November 15, 1920-Dated, Autograph Letter Signed, "Owen Wister," 2 pages, Octavo, 5" x 8" (folded), Choice Very Fine. Contemporaneous and quite controversial Political content from Wister. Minor archival repair to head of both pages, on the whole, in very nice condition. Written from Philadelphia to an unknown correspondent, Wister pens, in full:

"My Dear Sir: --- To your kind & long letter I must send you a late and short reply. My brevity is no indication of the pleasure your having written gives me. It is letters such as yours that make the best reward an author ever receives. When yours came, I was away and did not return for several months. I am now, because of prolonged absence so busy that I can write but few letters with my own hand. -- Yes, Ireland is the trouble. 'Ireland never blows over' wrote John Morely in his Life of Gladstone. Here, it is the Irish, backed by the Church of Rome, which cause our unseemly conduct. They make the speeches & the noise generally. Our newspapers seem somehow under Romish influence. It all hinders & retards good feeling & I see no chance of any change in this, because whatever Great Britain concedes to Ireland will eternally be merely a pretext for more grievance.
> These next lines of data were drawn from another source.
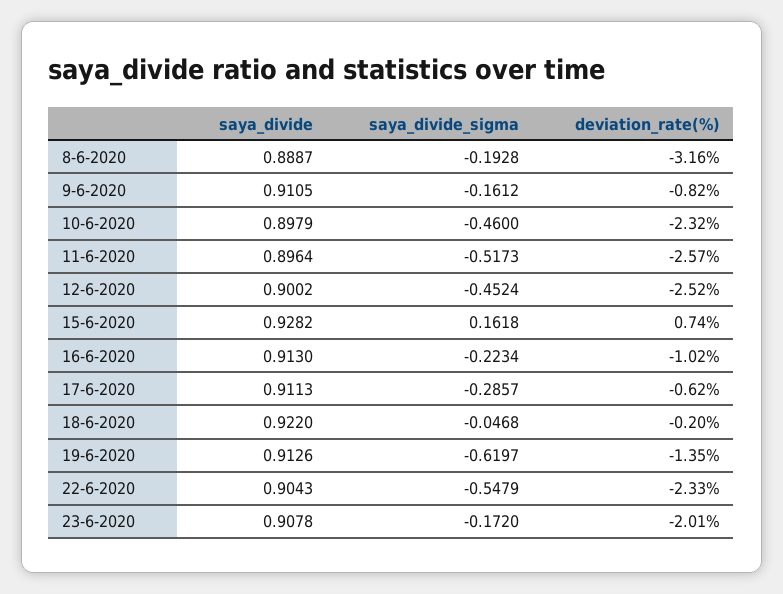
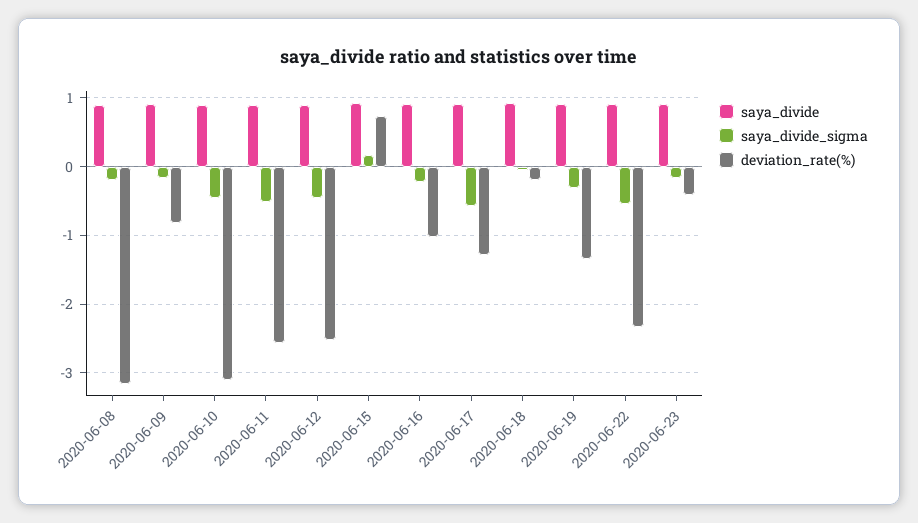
  {
    "saya_divide": {
      "8-6-2020": 0.8887,
      "9-6-2020": 0.9105,
      "10-6-2020": 0.8979,
      "11-6-2020": 0.8964,
      "12-6-2020": 0.9002,
      "15-6-2020": 0.9282,
      "16-6-2020": 0.913,
      "17-6-2020": 0.9113,
      "18-6-2020": 0.922,
      "19-6-2020": 0.9126,
      "22-6-2020": 0.9043,
      "23-6-2020": 0.9078
    },
    "saya_divide_sigma": {
      "8-6-2020": -0.1928,
      "9-6-2020": -0.1612,
      "10-6-2020": -0.46,
      "11-6-2020": -0.5173,
      "12-6-2020": -0.4524,
      "15-6-2020": 0.1618,
      "16-6-2020": -0.2234,
-     "17-6-2020": -0.2857,
+     "17-6-2020": -0.6,
      "18-6-2020": -0.0468,
-     "19-6-2020": -0.6197,
+     "19-6-2020": -0.3,
      "22-6-2020": -0.5479,
      "23-6-2020": -0.172
    },
    "deviation_rate(%)": {
      "8-6-2020": -3.16,
      "9-6-2020": -0.82,
-     "10-6-2020": -2.32,
+     "10-6-2020": -3.1,
      "11-6-2020": -2.57,
      "12-6-2020": -2.52,
      "15-6-2020": 0.74,
      "16-6-2020": -1.02,
-     "17-6-2020": -0.62,
+     "17-6-2020": -1.3,
      "18-6-2020": -0.2,
      "19-6-2020": -1.35,
      "22-6-2020": -2.33,
-     "23-6-2020": -2.01
+     "23-6-2020": -0.4
    }
  }

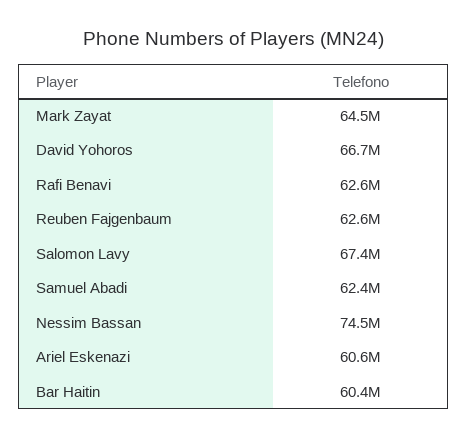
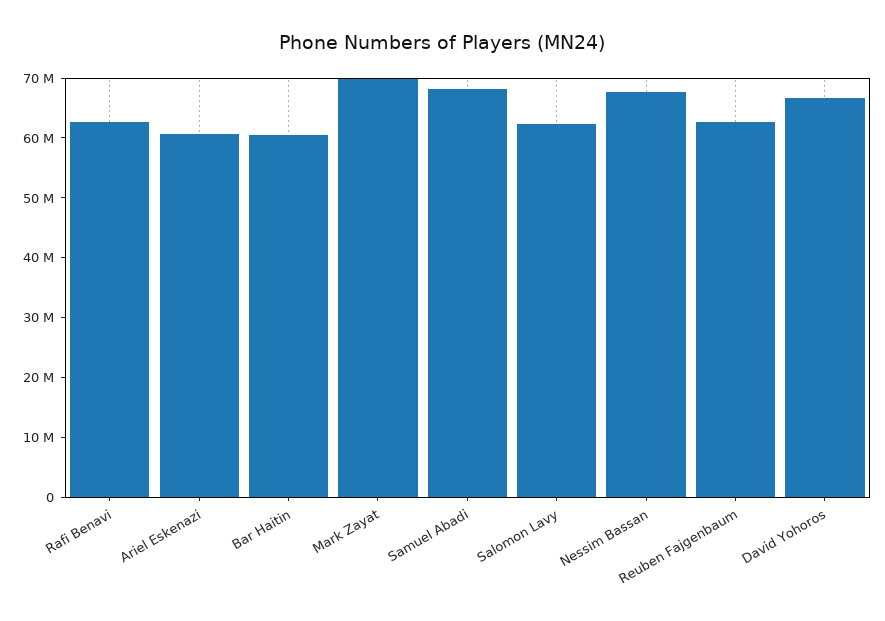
  {
-   "Mark Zayat": 64500000,
+   "Mark Zayat": 70000000,
    "David Yohoros": 66700000,
    "Rafi Benavi": 62600000,
    "Reuben Fajgenbaum": 62600000,
-   "Salomon Lavy": 67400000,
+   "Salomon Lavy": 62000000,
-   "Samuel Abadi": 62400000,
+   "Samuel Abadi": 68000000,
-   "Nessim Bassan": 74500000,
+   "Nessim Bassan": 68000000,
    "Ariel Eskenazi": 60600000,
    "Bar Haitin": 60400000
  }

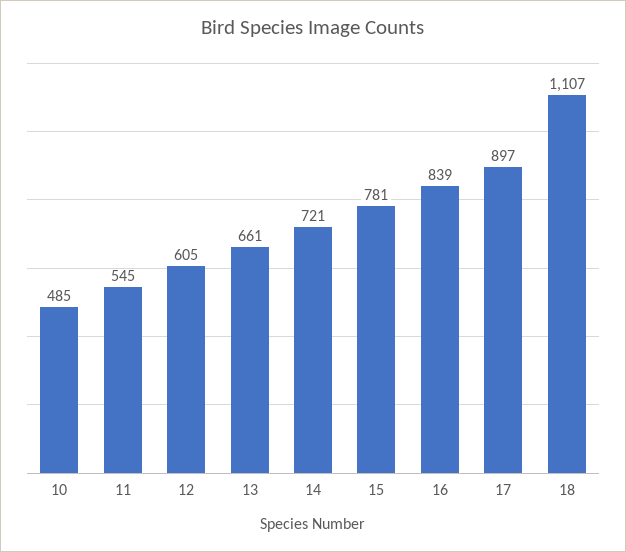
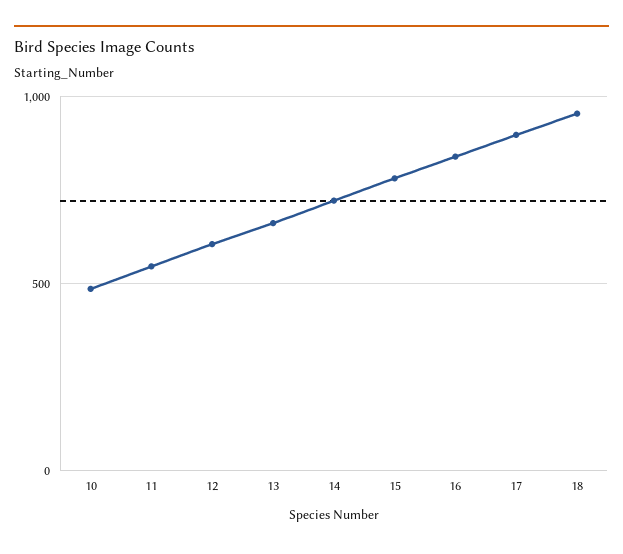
  {
    "10": 485,
    "11": 545,
    "12": 605,
    "13": 661,
    "14": 721,
    "15": 781,
    "16": 839,
    "17": 897,
-   "18": 1107
+   "18": 950
  }

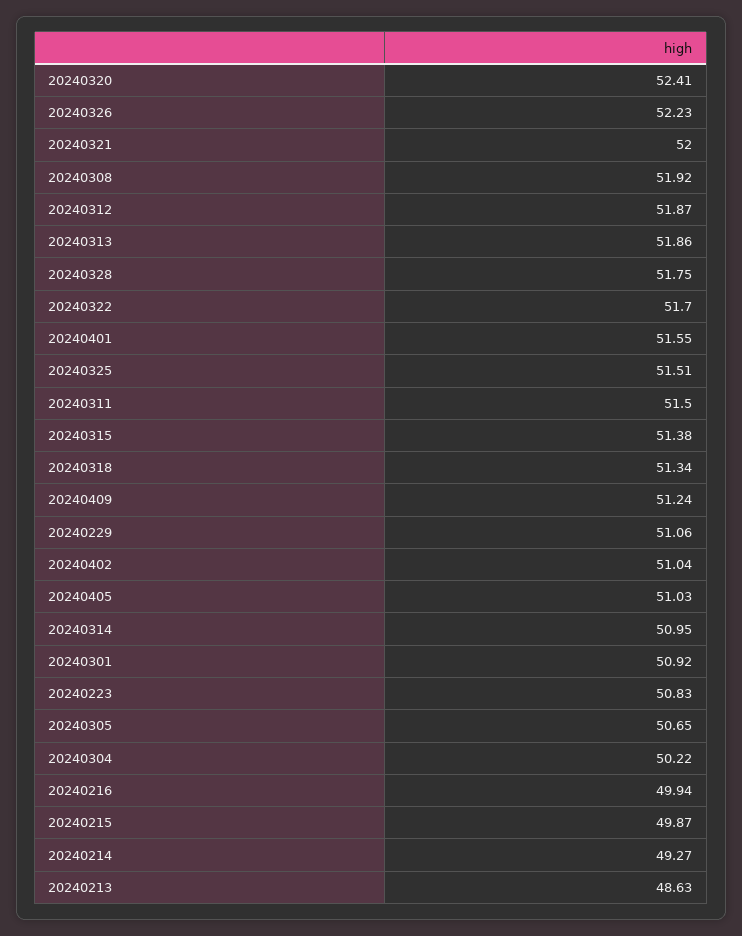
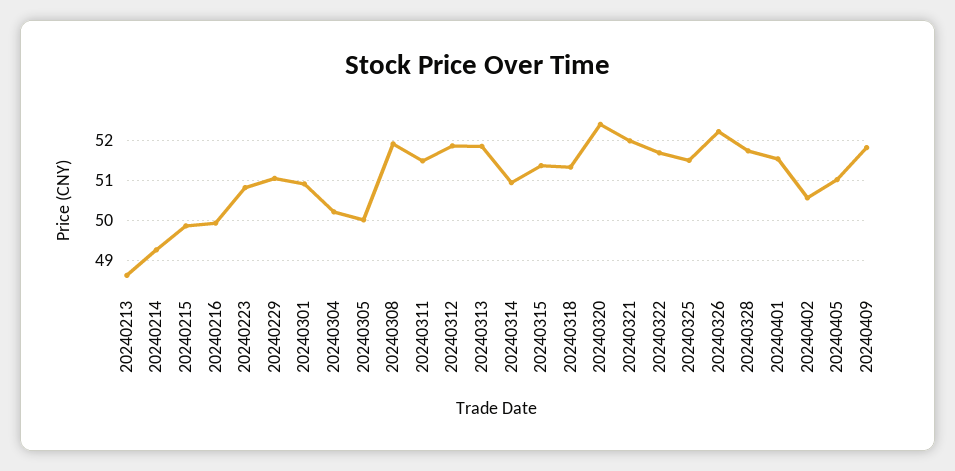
  {
    "20240320": 52.41,
    "20240326": 52.23,
    "20240321": 52,
    "20240308": 51.92,
    "20240312": 51.87,
    "20240313": 51.86,
    "20240328": 51.75,
    "20240322": 51.7,
    "20240401": 51.55,
    "20240325": 51.51,
    "20240311": 51.5,
    "20240315": 51.38,
    "20240318": 51.34,
-   "20240409": 51.24,
+   "20240409": 51.8,
    "20240229": 51.06,
-   "20240402": 51.04,
+   "20240402": 50.6,
    "20240405": 51.03,
    "20240314": 50.95,
    "20240301": 50.92,
    "20240223": 50.83,
-   "20240305": 50.65,
+   "20240305": 50,
    "20240304": 50.22,
    "20240216": 49.94,
    "20240215": 49.87,
    "20240214": 49.27,
    "20240213": 48.63
  }

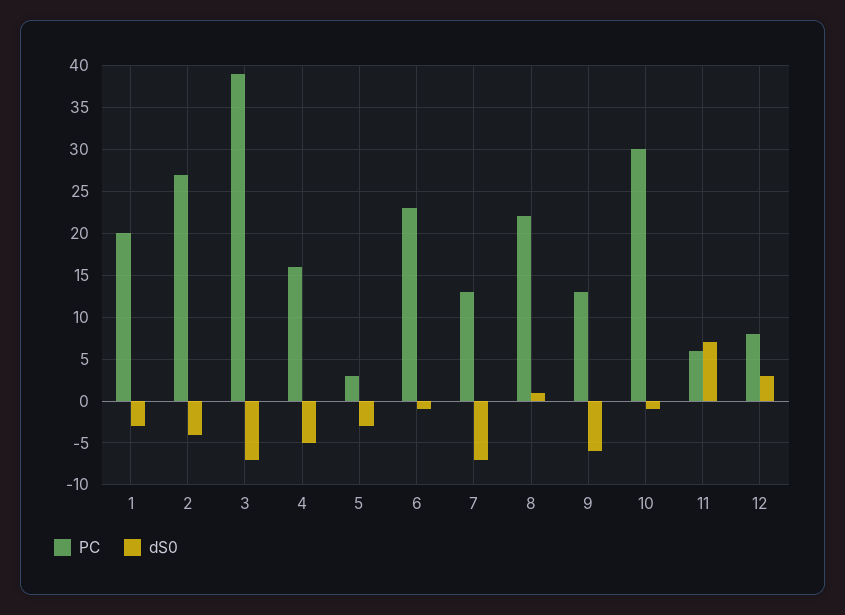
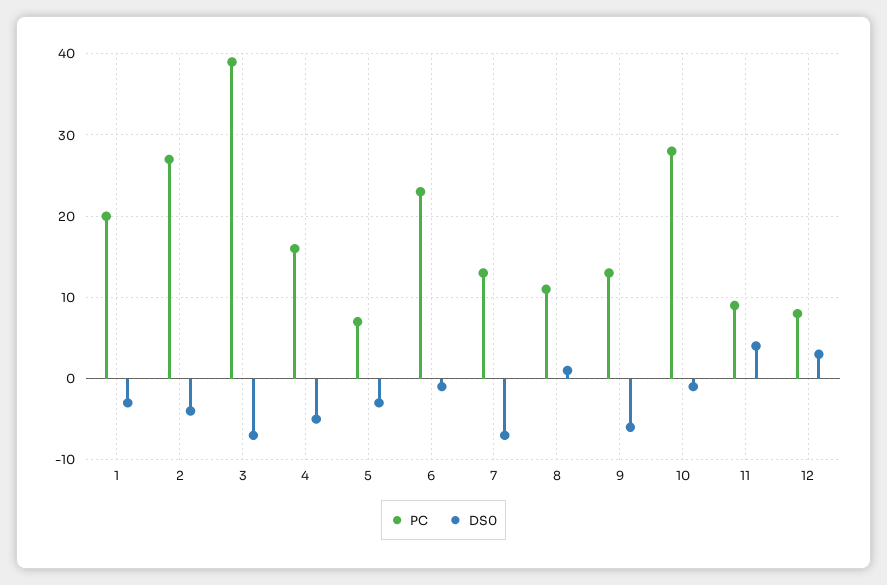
  {
    "PC": {
      "1": 20,
      "2": 27,
      "3": 39,
      "4": 16,
-     "5": 3,
+     "5": 7,
      "6": 23,
      "7": 13,
-     "8": 22,
+     "8": 11,
      "9": 13,
-     "10": 30,
+     "10": 28,
-     "11": 6,
+     "11": 9,
      "12": 8
    },
    "dS0": {
      "1": -3,
      "2": -4,
      "3": -7,
      "4": -5,
      "5": -3,
      "6": -1,
      "7": -7,
      "8": 1,
      "9": -6,
      "10": -1,
-     "11": 7,
+     "11": 4,
      "12": 3
    }
  }

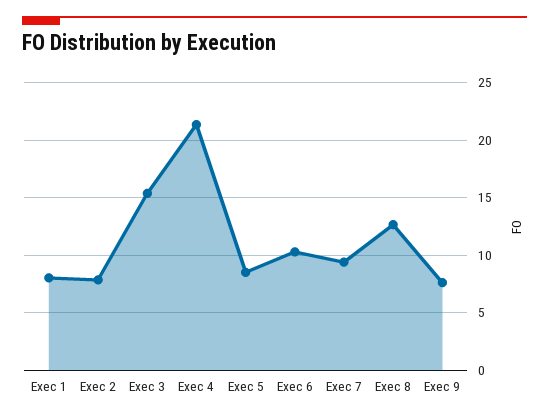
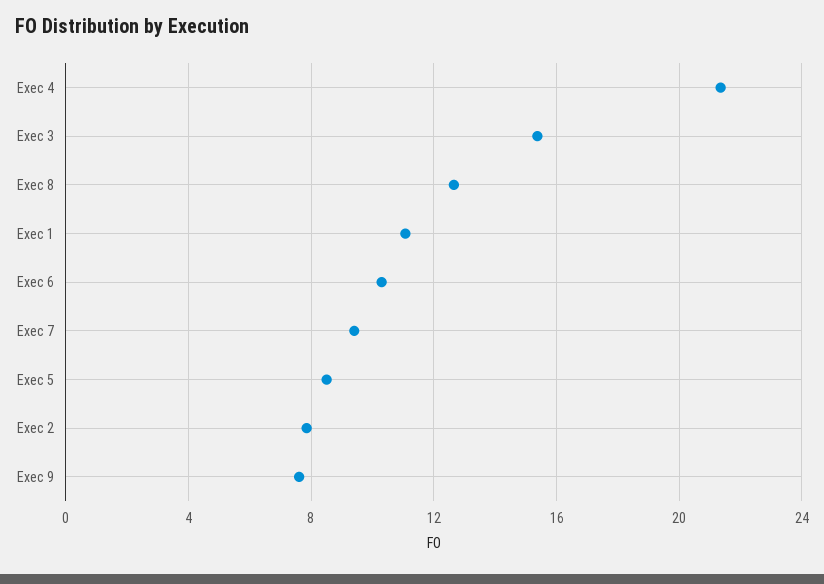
  {
-   "Exec 1": 8,
+   "Exec 1": 11,
    "Exec 2": 8,
    "Exec 3": 15.5,
    "Exec 4": 21.5,
    "Exec 5": 8.5,
    "Exec 6": 10.5,
    "Exec 7": 9.5,
    "Exec 8": 12.5,
    "Exec 9": 7.5
  }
But on the whole we shall get on somehow, & I doubt the likelihood of any deep Trouble between us on this score. Too many English know how very many Americans hold the opinions of which I tried to expose. With many thanks -- I am Yours Sincerely -- (Signed) Owen Wister"
After the outbreak of World War I, Wister devoted much time to strengthening the bond between England and America. His opinions on European tensions are contained in a trilogy: The Pentecost of Calamity (1915), A Straight Deal, or The Ancient Grudge (1920), and Neighbors Henceforth (1929). His political leanings, however, were decidedly conservative and he was a vocal opponent of the lenient U.S. immigration policy in the early 20th century. It is most certainly the large population of Irish immigrants along the eastern seaboard which he asserts as being the "problem".